• [EXERCISE DIRECTIONS]: In the reading on discerning God's will, turn the paragraph that begins "On one hand, there is the community of Jerusalem" into a short list that keeps its main facts.

Learning together to discern the will of God

Wednesday morning

Learning together to discern the will of God”: the first Christians were confronted with this challenge from the beginning. Indeed, “learning together to discern the will of God” is not mere wishful thinking! It is not a comfortable process. In fact, it is the major challenge of Christian life; of our personal lives as well as those of our local congregations.

To consider this challenge, I suggest returning to a fundamental moment in time, an original moment: the time when the disciples were called Christians: “The disciples were called Christians first at Antioch” (Acts 11:26).

To my great surprise, reading and meditating on this episode in the history of the church would force me to question what I believed I knew. This shift came when I observed that the period in which the name “Christian” was given to believers was anything but idyllic. It was not so much the context of persecution – or “distress” as described in the text – that was the most dangerous threat to the emerging Christian church. No, the most surprising thing for me was to realize that this beautiful moment, this moment when they received a “name,” moreover including the name of Christ, corresponded in reality to a situation wherein the major threat for the new believers was one of division, that of internal division.

On one hand, there is the community of Jerusalem, the mother community, the oldest and culturally Jewish. On the other, there is the Antioch community: culturally Greek and a younger and more dynamic community with greater growth and more visible fruit! So, on one side there are those who proclaim the Word exclusively to the Jews, and on the other side, those who proclaim the good news to the pagans, the Greeks.

Two styles: the elders close to tradition, and the younger ones, without a doubt more inventive and with greater freedom!

Thus, two ways of being and two evangelistic projects. In such a situation, how can they continue to learn together? How can they discern the will of God together?

From the beginning, the first Christians were painfully confronted with this challenge. We can apply this to our situation today: What do the Mennonites of present-day Europe – where Anabaptism first got started – have in common with the Mennonites of other continents, with the younger and more dynamic churches?

Let’s return to our story of the Acts of the Apostles: what are the reasons that schism did not take place, at least not at that moment, even though all the ingredients of division were present? What were the steps taken in the process of discernment?

• [RAW DATA]:

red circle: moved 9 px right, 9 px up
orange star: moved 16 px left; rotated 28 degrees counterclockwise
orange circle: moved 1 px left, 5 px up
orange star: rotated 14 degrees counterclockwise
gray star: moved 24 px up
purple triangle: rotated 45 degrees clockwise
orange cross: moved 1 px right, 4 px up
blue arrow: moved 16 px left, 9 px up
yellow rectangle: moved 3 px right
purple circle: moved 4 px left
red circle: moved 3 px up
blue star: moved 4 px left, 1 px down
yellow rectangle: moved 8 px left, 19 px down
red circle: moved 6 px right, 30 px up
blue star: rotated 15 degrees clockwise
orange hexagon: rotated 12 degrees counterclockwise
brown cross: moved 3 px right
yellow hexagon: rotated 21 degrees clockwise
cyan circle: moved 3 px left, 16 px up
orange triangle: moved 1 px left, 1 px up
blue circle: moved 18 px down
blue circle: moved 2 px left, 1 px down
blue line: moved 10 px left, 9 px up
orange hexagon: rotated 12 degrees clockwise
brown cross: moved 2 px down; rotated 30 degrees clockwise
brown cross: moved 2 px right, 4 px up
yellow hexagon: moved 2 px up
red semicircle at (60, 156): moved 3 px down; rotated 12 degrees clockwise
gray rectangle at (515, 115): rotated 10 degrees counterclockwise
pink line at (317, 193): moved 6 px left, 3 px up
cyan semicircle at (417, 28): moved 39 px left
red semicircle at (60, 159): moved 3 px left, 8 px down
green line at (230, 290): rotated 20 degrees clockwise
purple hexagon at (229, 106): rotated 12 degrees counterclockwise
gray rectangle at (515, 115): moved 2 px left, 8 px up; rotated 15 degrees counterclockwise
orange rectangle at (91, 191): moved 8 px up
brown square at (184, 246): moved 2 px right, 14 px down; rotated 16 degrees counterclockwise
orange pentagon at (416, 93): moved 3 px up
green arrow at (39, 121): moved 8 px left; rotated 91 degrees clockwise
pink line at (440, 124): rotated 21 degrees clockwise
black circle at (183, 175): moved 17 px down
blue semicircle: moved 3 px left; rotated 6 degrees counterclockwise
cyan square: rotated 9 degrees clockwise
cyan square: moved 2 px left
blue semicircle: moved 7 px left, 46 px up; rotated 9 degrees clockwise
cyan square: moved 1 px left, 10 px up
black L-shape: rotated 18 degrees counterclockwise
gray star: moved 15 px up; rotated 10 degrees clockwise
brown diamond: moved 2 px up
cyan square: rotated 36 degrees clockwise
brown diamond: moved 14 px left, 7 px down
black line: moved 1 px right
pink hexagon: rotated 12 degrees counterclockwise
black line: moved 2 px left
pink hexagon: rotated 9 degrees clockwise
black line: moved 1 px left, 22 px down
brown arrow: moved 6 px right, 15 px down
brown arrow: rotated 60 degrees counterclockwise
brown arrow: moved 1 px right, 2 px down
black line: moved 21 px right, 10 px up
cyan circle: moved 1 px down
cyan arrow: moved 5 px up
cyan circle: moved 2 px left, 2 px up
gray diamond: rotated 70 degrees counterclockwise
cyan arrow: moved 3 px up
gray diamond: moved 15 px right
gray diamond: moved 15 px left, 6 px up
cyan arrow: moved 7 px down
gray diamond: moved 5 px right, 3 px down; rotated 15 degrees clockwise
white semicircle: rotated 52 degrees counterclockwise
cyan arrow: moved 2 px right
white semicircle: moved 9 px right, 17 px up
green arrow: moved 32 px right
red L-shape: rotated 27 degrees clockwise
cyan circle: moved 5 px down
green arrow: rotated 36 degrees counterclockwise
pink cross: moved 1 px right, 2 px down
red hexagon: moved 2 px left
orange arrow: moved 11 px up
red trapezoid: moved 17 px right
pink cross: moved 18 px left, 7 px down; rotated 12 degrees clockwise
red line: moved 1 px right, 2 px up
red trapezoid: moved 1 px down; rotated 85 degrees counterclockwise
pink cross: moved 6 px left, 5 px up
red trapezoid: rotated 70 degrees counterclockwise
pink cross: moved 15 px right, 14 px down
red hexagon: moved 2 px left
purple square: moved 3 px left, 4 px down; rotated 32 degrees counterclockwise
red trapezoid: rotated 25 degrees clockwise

• [RESPONSE TO THE EXERCISE]:
- Jerusalem community: the mother community, the oldest, culturally Jewish; proclaims the Word only to the Jews.
- Antioch community: culturally Greek, younger and more dynamic, with greater growth and more visible fruit; proclaims the good news to the pagans, the Greeks.